• Enunciado 1: Imprima o trecho do excerto sobre a viagem de Pedro Teixeira que vai de "As trocas com" até "servir de guia.", inclusive, sem qualquer alteração.

• Excerto:
########

As trocas com os índios foram efectua­ das mais do que uma vez, apesar de o explorador encontrar tribos onde todos usavam "uma flecha furada muito venenosa que, se ferir alguém, nem os que a usam conhecem a cura" e de todos serem "antropófagos, co­mendo-se uns aos outros sem problemas" ... Viajar a remos e contra a corrente criou en­tre a tripulação princípios de rebeldia. Pelo que Pedro Teixeira mandou o coronel Bento de Oliveira, com oito canoas, 20 solda­dos e 150 índios ir à frente e servir de guia.
A 3 de Julho, Pedro Teixeira alcançou a foz do Napo (hoje território colombiano), onde se encontrava Bento de Oliveira à sua espera: "Os omagua ocuparam o rio em lon­gitude cerca de cem léguas ( ... ) é gente muito antropófaga ( ... ) só usam a carne hu­mana e usam como troféu os crânios dos que matam, que penduram nas suas casas, e são tão grandes comedores que têm os corpos ro­bustos, andam todos despidos ( ... ) A fertili­dade do Rio Napo é enorme porque tem imensa variedade de peixes, muita carne do monte, imensa juca, muitos frutos de dife­rentes castas e grande número de tartarugas."

########

• Excerto dos registos:
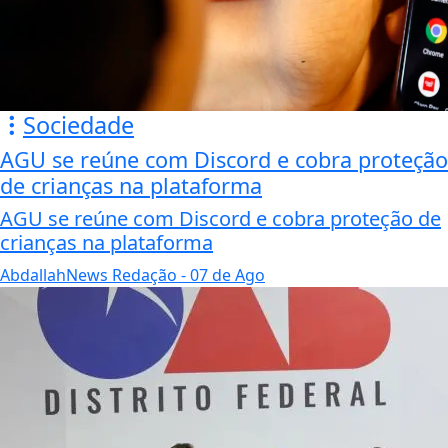
Sociedade
AGU se reúne com Discord e cobra proteção
de crianças na plataforma
AGU se reúne com Discord e cobra proteção de
crianças na plataforma
AbdallahNews Redação
- 07 de Ago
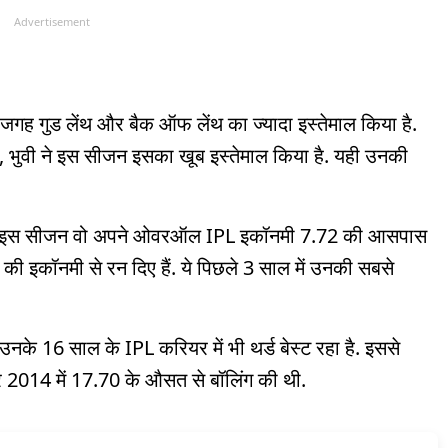
Advertisement
जगह गुड लेंथ और बैक ऑफ लेंथ का ज्यादा इस्तेमाल किया है.
किन, भुवी ने इस सीजन इसका खूब इस्तेमाल किया है. यही उनकी
लेकिन, इस सीजन वो अपने ओवरऑल IPL इकॉनमी 7.72 की आसपास
 की इकॉनमी से रन दिए हैं. ये पिछले 3 साल में उनकी सबसे
के 16 साल के IPL करियर में भी थर्ड बेस्ट रहा है. इससे
र 2014 में 17.70 के औसत से बॉलिंग की थी.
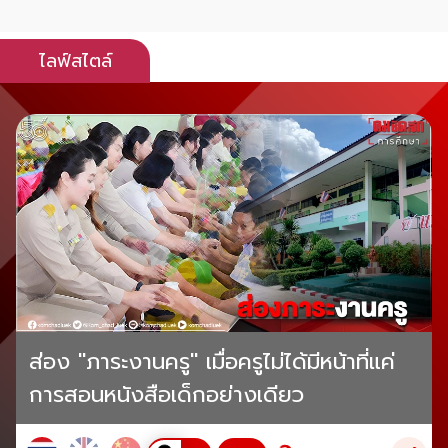
ไลฟ์สไตล์
ส่อง "ภาระงานครู" เมื่อครูไม่ได้มีหน้าที่แค่
การสอนหนังสือเด็กอย่างเดียว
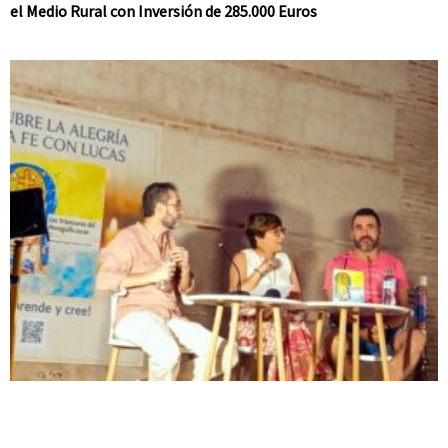
el Medio Rural con Inversión de 285.000 Euros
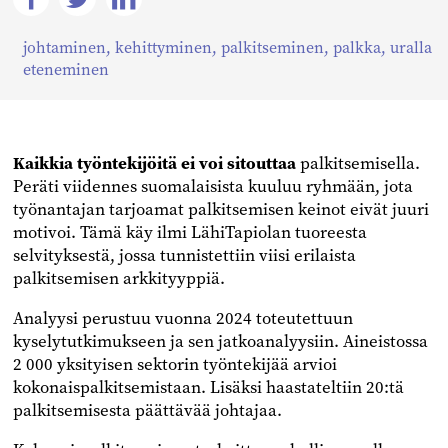
Jaa
Jaa
Jaa
johtaminen
,
kehittyminen
,
palkitseminen
,
palkka
,
uralla
Facebookissa
Twitterissä
Linkedinissä
eteneminen
Kaikkia työntekijöitä ei voi sitouttaa
palkitsemisella.
Peräti viidennes suomalaisista kuuluu ryhmään, jota
työnantajan tarjoamat palkitsemisen keinot eivät juuri
motivoi. Tämä käy ilmi LähiTapiolan tuoreesta
selvityksestä, jossa tunnistettiin viisi erilaista
palkitsemisen arkkityyppiä.
Analyysi perustuu vuonna 2024 toteutettuun
kyselytutkimukseen ja sen jatkoanalyysiin. Aineistossa
2 000 yksityisen sektorin työntekijää arvioi
kokonaispalkitsemistaan. Lisäksi haastateltiin 20:tä
palkitsemisesta päättävää johtajaa.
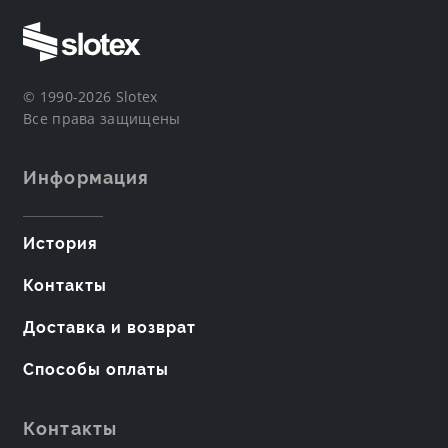
© 1990-2026 Slotex
Все права защищены
Информация
История
Контакты
Доставка и возврат
Способы оплаты
Контакты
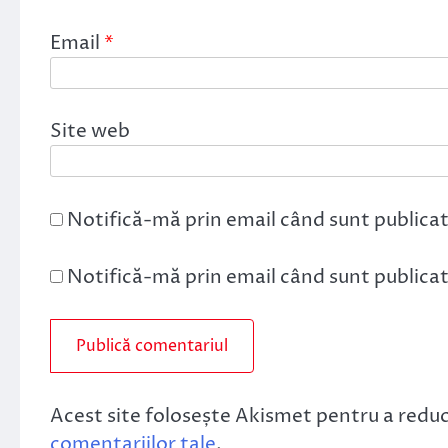
Email
*
Site web
Notifică-mă prin email când sunt publicat
Notifică-mă prin email când sunt publicate
Acest site folosește Akismet pentru a redu
comentariilor tale
.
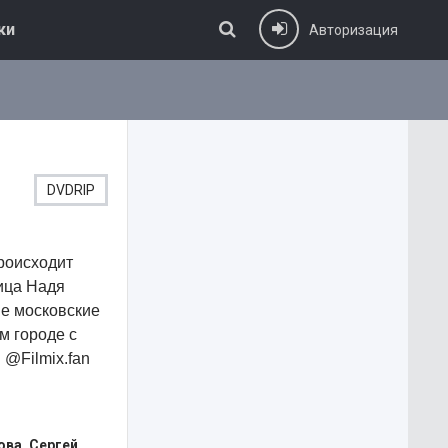
ки
Авторизация
DVDRIP
происходит
вица Надя
ые московские
м городе с
 @Filmix.fan
ова, Сергей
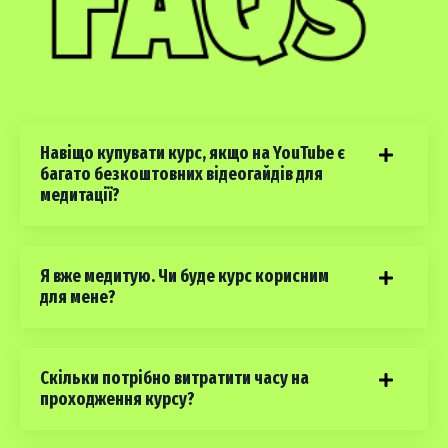
Навіщо купувати курс, якщо на YouTube є
багато безкоштовних відеогайдів для
медитації?
Я вже медитую. Чи буде курс корисним
для мене?
Скільки потрібно витратити часу на
проходження курсу?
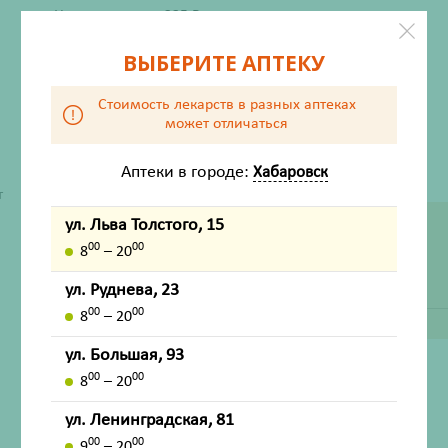
Цена в аптеке
335
₽
ВЫБЕРИТЕ АПТЕКУ
Стоимость лекарств в разных аптеках
может отличаться
Аптеки в городе:
Хабаровск
т
ул. Льва Толстого, 15
ДОСТУПНО В ДРУГИХ АПТЕКАХ
00
00
8
– 20
ул. Большая, 93
ул. Руднева, 23
00
00
8
– 20
ул. Большая, 93
00
00
8
– 20
ХАРАКТЕРИСТИКИ
ул. Ленинградская, 81
Производитель
Аванта
00
00
9
– 20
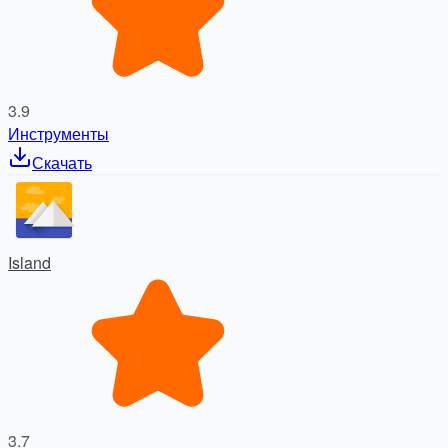
3.9
Инструменты
Скачать
Island
3.7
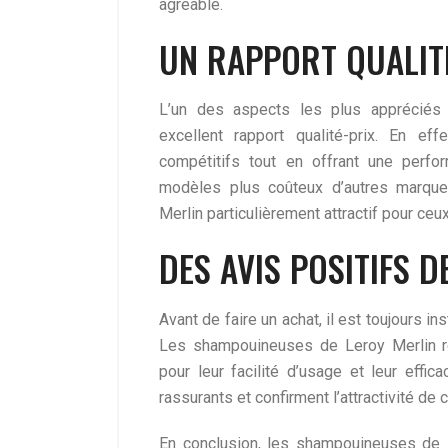
agréable.
UN RAPPORT QUALIT
L’un des aspects les plus appréciés
excellent rapport qualité-prix. En ef
compétitifs tout en offrant une perfor
modèles plus coûteux d’autres marque
Merlin particulièrement attractif pour ceux
DES AVIS POSITIFS D
Avant de faire un achat, il est toujours in
Les shampouineuses de Leroy Merlin re
pour leur facilité d’usage et leur effi
rassurants et confirment l’attractivité de
En conclusion, les shampouineuses de L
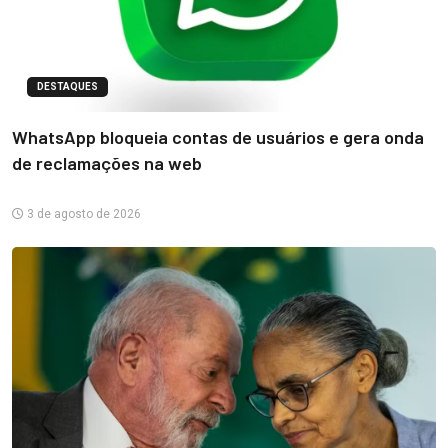
DESTAQUES
WhatsApp bloqueia contas de usuários e gera onda
de reclamações na web
3 de agosto de 2026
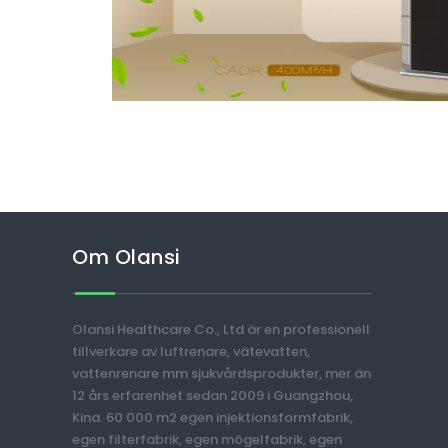
Om Olansi
Olansi Healthcare Co., Ltd är en professionell
tillverkare av luftrenare, vätevatten,
vattenrenare mm sjukvårdsprodukter, mer än
12 års erfarenhet sedan 2009 i Guangzhou,
Kina. 60 000 m2 egen injektionsformfabrik,
egen filterfabrik, egen mögelfabrik, egen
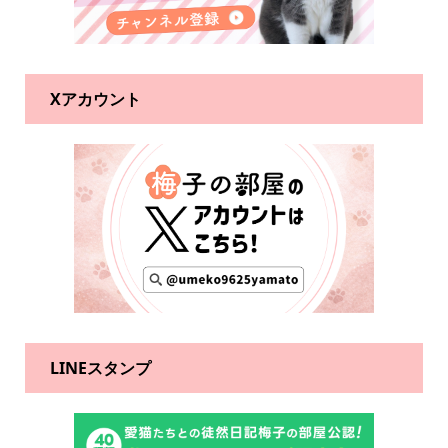
Xアカウント
LINEスタンプ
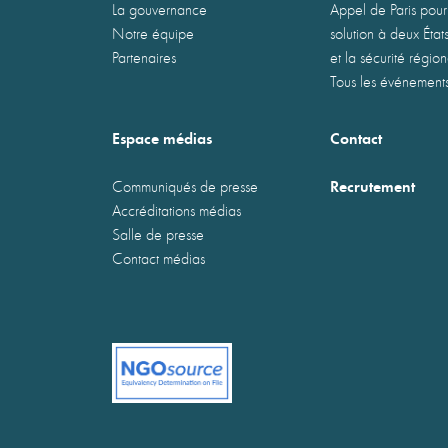
La gouvernance
Appel de Paris pour
Notre équipe
solution à deux États
Partenaires
et la sécurité régio
Tous les événement
Espace médias
Contact
Recrutement
Communiqués de presse
Accréditations médias
Salle de presse
Contact médias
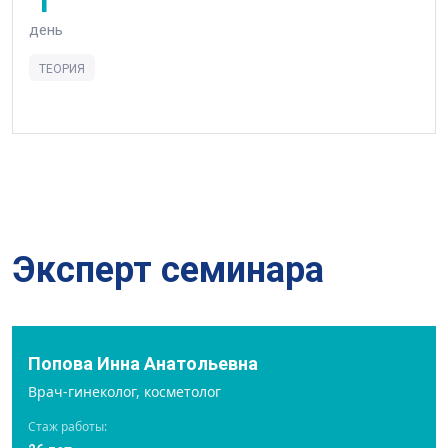
день
ТЕОРИЯ
Эксперт семинара
Попова Инна Анатольевна
Врач-гинеколог, косметолог
Стаж работы:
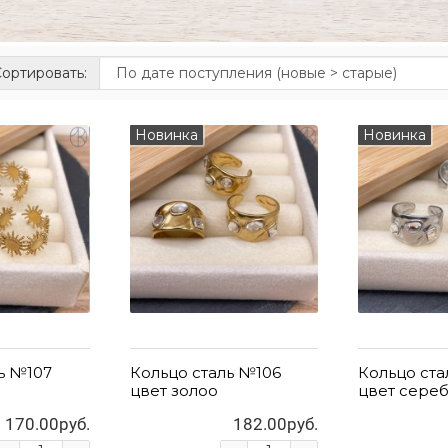
ортировать:
Новинка
Новинка
ь №107
Кольцо сталь №106
Кольцо ста
цвет золоо
цвет сере
170.00руб.
182.00руб.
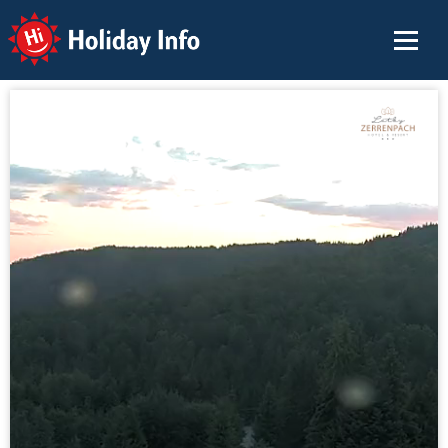
Holiday Info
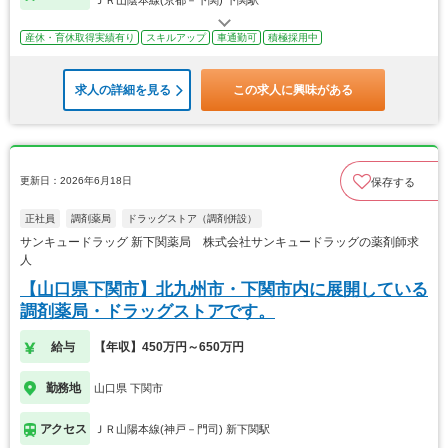
ＪＲ山陰本線(京都－下関) 下関駅
産休・育休取得実績有り
スキルアップ
車通勤可
積極採用中
求人の詳細を見る
この求人に興味がある
更新日：2026年6月18日
保存する
正社員
調剤薬局
ドラッグストア（調剤併設）
サンキュードラッグ 新下関薬局 株式会社サンキュードラッグの薬剤師求
人
【山口県下関市】北九州市・下関市内に展開している
調剤薬局・ドラッグストアです。
給与
【年収】450万円～650万円
勤務地
山口県 下関市
アクセス
ＪＲ山陽本線(神戸－門司) 新下関駅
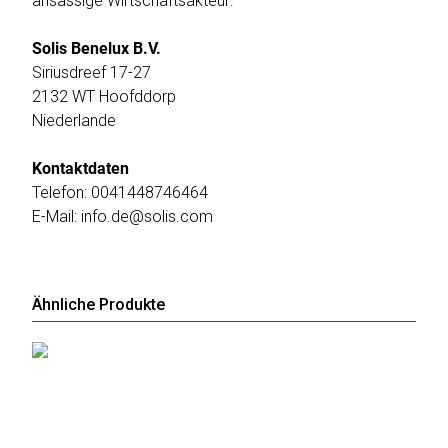
ansässige Wirtschaftsakteur:
Solis Benelux B.V.
Siriusdreef 17-27
2132 WT Hoofddorp
Niederlande
Kontaktdaten
Telefon: 0041448746464
E-Mail: info.de@solis.com
Ähnliche Produkte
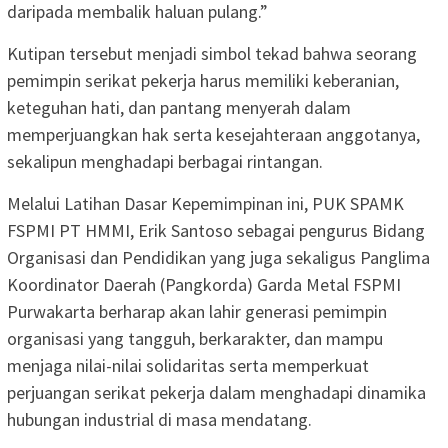
daripada membalik haluan pulang.”
Kutipan tersebut menjadi simbol tekad bahwa seorang
pemimpin serikat pekerja harus memiliki keberanian,
keteguhan hati, dan pantang menyerah dalam
memperjuangkan hak serta kesejahteraan anggotanya,
sekalipun menghadapi berbagai rintangan.
Melalui Latihan Dasar Kepemimpinan ini, PUK SPAMK
FSPMI PT HMMI, Erik Santoso sebagai pengurus Bidang
Organisasi dan Pendidikan yang juga sekaligus Panglima
Koordinator Daerah (Pangkorda) Garda Metal FSPMI
Purwakarta berharap akan lahir generasi pemimpin
organisasi yang tangguh, berkarakter, dan mampu
menjaga nilai-nilai solidaritas serta memperkuat
perjuangan serikat pekerja dalam menghadapi dinamika
hubungan industrial di masa mendatang.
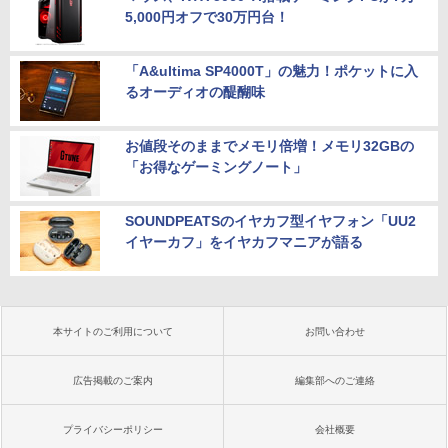
5,000円オフで30万円台！
「A&ultima SP4000T」の魅力！ポケットに入
るオーディオの醍醐味
お値段そのままでメモリ倍増！メモリ32GBの
「お得なゲーミングノート」
SOUNDPEATSのイヤカフ型イヤフォン「UU2
イヤーカフ」をイヤカフマニアが語る
本サイトのご利用について
お問い合わせ
広告掲載のご案内
編集部へのご連絡
プライバシーポリシー
会社概要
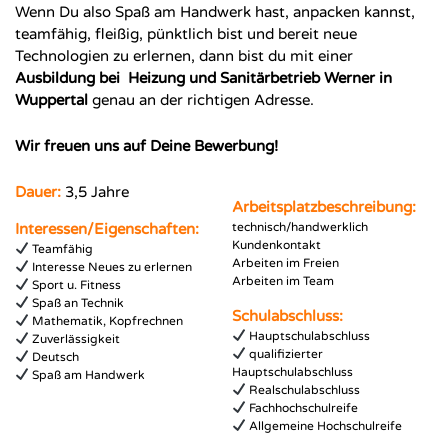
Wenn Du also Spaß am Handwerk hast, anpacken kannst,
teamfähig, fleißig, pünktlich bist und bereit neue
Technologien zu erlernen, dann bist du mit einer
Ausbildung bei
Heizung und Sanitärbetrieb Werner in
Wuppertal
genau an der richtigen Adresse.
Wir freuen uns auf Deine Bewerbung!
Dauer:
3,5 Jahre
Arbeitsplatzbeschreibung:
Interessen/Eigenschaften:
technisch/handwerklich
Kundenkontakt
Teamfähig
Arbeiten im Freien
Interesse Neues zu erlernen
Arbeiten im Team
Sport u. Fitness
Spaß an Technik
Schulabschluss:
Mathematik, Kopfrechnen
Hauptschulabschluss
Zuverlässigkeit
qualifizierter
Deutsch
Hauptschulabschluss
Spaß am Handwerk
Realschulabschluss
Fachhochschulreife
Allgemeine Hochschulreife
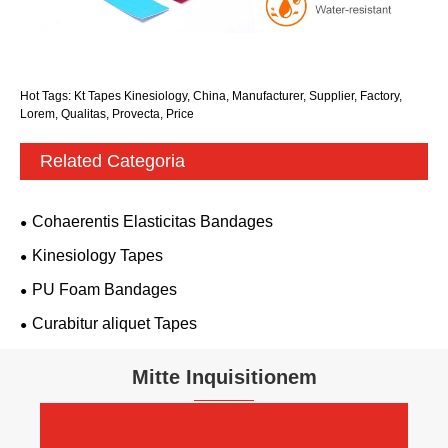
Hot Tags: Kt Tapes Kinesiology, China, Manufacturer, Supplier, Factory,
Lorem, Qualitas, Provecta, Price
Related Categoria
Cohaerentis Elasticitas Bandages
Kinesiology Tapes
PU Foam Bandages
Curabitur aliquet Tapes
Mitte Inquisitionem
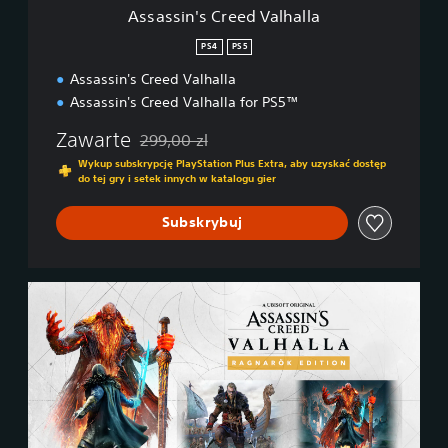
e
Assassin's Creed Valhalla
e
d
PS4
PS5
V
Assassin's Creed Valhalla
a
l
Assassin's Creed Valhalla for PS5™
h
a
Zawarte
299,00 zl
Zastosowano zniżkę z oryginalnej ceny wynoszą
l
Wykup subskrypcję PlayStation Plus Extra, aby uzyskać dostęp
l
do tej gry i setek innych w katalogu gier
a
Subskrybuj
R
a
g
n
a
r
o
k
E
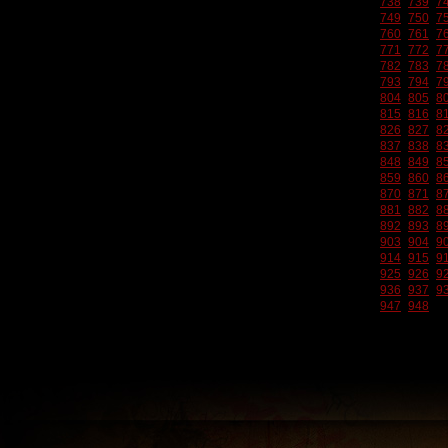
738
739
7
749
750
7
760
761
7
771
772
7
782
783
7
793
794
7
804
805
8
815
816
8
826
827
8
837
838
8
848
849
8
859
860
8
870
871
8
881
882
8
892
893
8
903
904
9
914
915
9
925
926
9
936
937
9
947
948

########

• Enunciado 2: Apresente, sem alterações, as linhas dos registos desde a linha que contém "daripada membalik haluan" até à linha que contém "menjaga nilai-nilai solidaritas", inclusive.

• Resposta escrita 1:
As trocas com os índios foram efectua­ das mais do que uma vez, apesar de o explorador encontrar tribos onde todos usavam "uma flecha furada muito venenosa que, se ferir alguém, nem os que a usam conhecem a cura" e de todos serem "antropófagos, co­mendo-se uns aos outros sem problemas" ... Viajar a remos e contra a corrente criou en­tre a tripulação princípios de rebeldia. Pelo que Pedro Teixeira mandou o coronel Bento de Oliveira, com oito canoas, 20 solda­dos e 150 índios ir à frente e servir de guia.

• Resposta escrita 2:
daripada membalik haluan pulang.”
Kutipan tersebut menjadi simbol tekad bahwa seorang
pemimpin serikat pekerja harus memiliki keberanian,
keteguhan hati, dan pantang menyerah dalam
memperjuangkan hak serta kesejahteraan anggotanya,
sekalipun menghadapi berbagai rintangan.
Melalui Latihan Dasar Kepemimpinan ini, PUK SPAMK
FSPMI PT HMMI, Erik Santoso sebagai pengurus Bidang
Organisasi dan Pendidikan yang juga sekaligus Panglima
Koordinator Daerah (Pangkorda) Garda Metal FSPMI
Purwakarta berharap akan lahir generasi pemimpin
organisasi yang tangguh, berkarakter, dan mampu
menjaga nilai-nilai solidaritas serta memperkuat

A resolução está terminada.